Rimasto solo, Ade entrò nella stanza dove Persefone giaceva nel letto dormendo profondamente. Ordinò a una delle ancelle di portargli il suo mantello, e una volta che lo ebbe indossato, indugiò ancora un poco sulla figura amata. Poi si chinò su di lei, e dopo averla dolcemente baciata in fronte la avvolse con cura nel mantello, sollevandola tra le sue braccia e sparendo alla vista di tutti.

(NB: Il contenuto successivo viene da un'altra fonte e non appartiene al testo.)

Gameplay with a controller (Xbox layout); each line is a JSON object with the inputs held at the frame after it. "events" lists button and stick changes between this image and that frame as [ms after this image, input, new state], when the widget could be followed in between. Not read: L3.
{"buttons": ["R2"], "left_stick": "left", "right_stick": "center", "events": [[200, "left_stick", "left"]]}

Si trasportò così davanti alla casa di Demetra, dove posò con cura Persefone sull’uscio, bussando con energia alla porta; pochi secondi dopo, Demetra aprì  e vedendovi rannicchiata la figlia che credeva rapita, gridò con gioia “Persefone, tesoro mio!”, sollevandola da terra felice e portandola dentro, per sistemarla e curarla a dovere.
 
Non c’erano testimoni a questa scena, ma se vi fossero stati avrebbero forse notato, nascosto dietro un albero nei pressi della casa della Dea, una figura alta e scura che osservava la scena, e sul cui volto, non appena Persefone sparì alla vista venendo portata in casa, cadde una lunga e silenziosa lacrima….
 
(fine ottava parte)

N.B: conosco perfettamente i legami parentali che univano tutti i protagonisti della storia, dato che nel mito Persefone è figlia di Demetra e Zeus (anche se ho trovato che in altri miti il padre è il fiume Stige). Ma dato che, come ho detto, la base della storia era stata ideata per dei bambini, ho voluto mantenerla così e quindi ho scelto di fare questa piccola digressione, dove attribuisco a Persefone uno sconosciuto  padre mortale, e dove accenno a una presunta "consacrazione" che l'avrebbe resa Dea a tutti gli effetti (che presumo inserirò più avanti nella storia, anche se non ne sono sicura).